By Joseph Gualtieri
When I first moved to Hong Kong, my impression of the city was limited to images of neon and concrete. Then I discovered the majesty of our country parks, which we need and must protect. It is only after a few years, however, that I have begun to share with many other Hong Kong people a growing awareness of both the presence and potential of nature, the possibility of encountering the wilderness, within the seemingly unnatural cityscape. This awareness, I believe, has implications that stretch far beyond our borders.
My realization begins at the window. Just beside my bathroom there’s a small ledge. The ledge is connected to my shower via a short pipe, which means that it gets irrigated every time I run the shower. I live on the top floor and my building is the tallest on the block, so there’s always plenty of sunlight.
Perfect growing conditions, as I later found out, for all sorts of flora. Several months after I moved in, I opened the window to let out the shower steam and there, on my once-barren ledge, grew not just some moss and the odd weed but two tomato vines that had taken root and produced the most delicious-looking fruit. In the months since, they’ve produced no less than a dozen tomatoes.
Recently, the eminent conservation biologist E. O. Wilson made headlines with a proposal to set aside half of the planet to revert to its “natural” state; in his vision, the only way out of the current extinction crisis, in which thousands of species face extinction, is to create protected ecological reserves, connected by wildlife corridors, that would blanket half of our planet. Predictably, this proposal has been met either with gung-ho enthusiasm or glib dismissal, with little in between.
The central problem with this idea, as I see it, is that it attends to the needs of conservation by reformulating the same distinction between human activity and nature that got us into this crisis. By setting humans to one side and nature to the other, you’re just a short jump away from seeing nature as an “away” where you can throw your junk or as a mythical, untouched place that exists beyond us.

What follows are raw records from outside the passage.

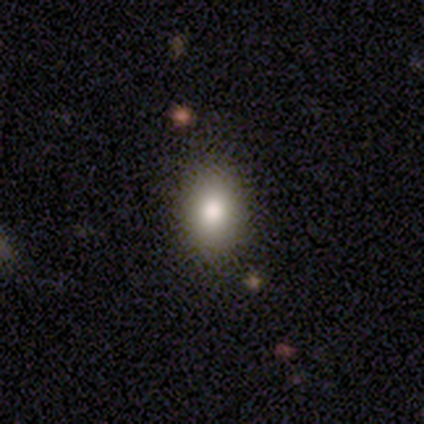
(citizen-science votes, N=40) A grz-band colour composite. It shows a smooth galaxy with no disk features (78%) that is in between round and cigar-shaped (74%). Merging: none (89%).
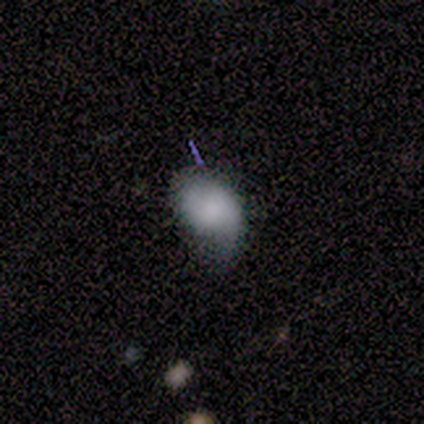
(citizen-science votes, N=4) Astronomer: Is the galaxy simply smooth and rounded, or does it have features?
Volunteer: smooth — 100%.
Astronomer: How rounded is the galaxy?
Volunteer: in between — 100%.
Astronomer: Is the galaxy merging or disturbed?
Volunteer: none — 50%, tied with minor disturbance at 50%.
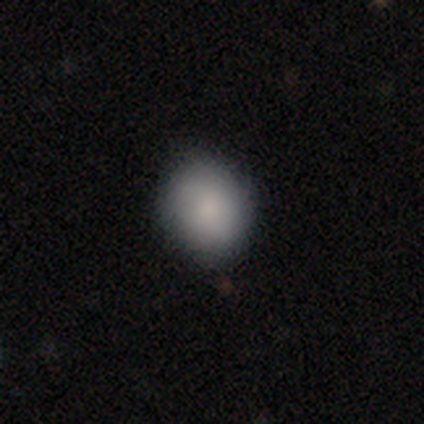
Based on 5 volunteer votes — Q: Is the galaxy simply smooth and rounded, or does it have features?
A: smooth — 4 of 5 (80%).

I’d like to suggest that my little tomato offers an alternative view of nature and a potential way out of the current crisis. As ridiculous as it may be, clinging to life on the side of a Sheung Wan high rise, this little guy reminds us that nature and human activity are, whether we like it or not, intimately interwoven. Whatever barriers we try to erect between us and nature, we cannot escape the ties that bind. As long as we think of nature as somewhere “out there”, those connections will take the shape of greenhouse gasses, acid rain, and toxic dumpsites. Rather than willing into existence a form a pristine nature that can never be, I say we should face up to my little tomato and embrace those connections.
Rooftop gardens are an ideal way for Hong Kong to reconsider those connections. At the most banal level, we all benefit from the cleaner skies and lower temperatures that heat-absorbing, oxygen-releasing rooftop farms offer. But in Hong Kong, the growing popularity of green rooftops speaks to their appeal across a range of segments. Property developers use them to burnish their green bona fides; localists see an opportunity to move closer to food self-sufficiency; artisan-framers in Kowloon have set up green markets selling rooftop produce; and of course there will always be tomato-vines-cum-squatters along for the ride.
As Dr. Ian Malcolm put it in Jurassic Park, “life will not be contained. Life breaks free, it expands to new territories and crashes through barriers”. Instead of erecting new barriers between the so-called natural and the artificial, let’s embrace our mutual dependence. As beautiful as our skyline is, it needs to be a lot greener.